====== Supplied records

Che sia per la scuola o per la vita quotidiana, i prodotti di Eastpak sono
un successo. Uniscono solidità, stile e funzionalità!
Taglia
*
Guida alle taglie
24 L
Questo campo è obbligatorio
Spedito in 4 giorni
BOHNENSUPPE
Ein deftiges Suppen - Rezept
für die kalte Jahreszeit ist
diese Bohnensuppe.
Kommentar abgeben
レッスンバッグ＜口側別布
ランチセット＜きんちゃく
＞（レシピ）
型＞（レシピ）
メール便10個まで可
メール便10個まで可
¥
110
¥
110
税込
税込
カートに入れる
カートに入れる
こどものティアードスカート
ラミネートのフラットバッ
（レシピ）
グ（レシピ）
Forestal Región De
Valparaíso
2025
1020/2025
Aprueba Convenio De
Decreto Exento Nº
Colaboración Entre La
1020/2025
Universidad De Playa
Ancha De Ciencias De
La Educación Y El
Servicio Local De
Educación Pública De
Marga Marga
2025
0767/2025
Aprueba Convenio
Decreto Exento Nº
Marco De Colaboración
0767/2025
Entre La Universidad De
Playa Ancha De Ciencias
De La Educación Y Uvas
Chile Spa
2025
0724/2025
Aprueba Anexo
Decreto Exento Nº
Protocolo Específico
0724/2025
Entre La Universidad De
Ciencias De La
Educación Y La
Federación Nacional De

============

Count how many lines in the listing contain the string "Playa", with case mattering, and reply with the number alone.

Result for this exercise
2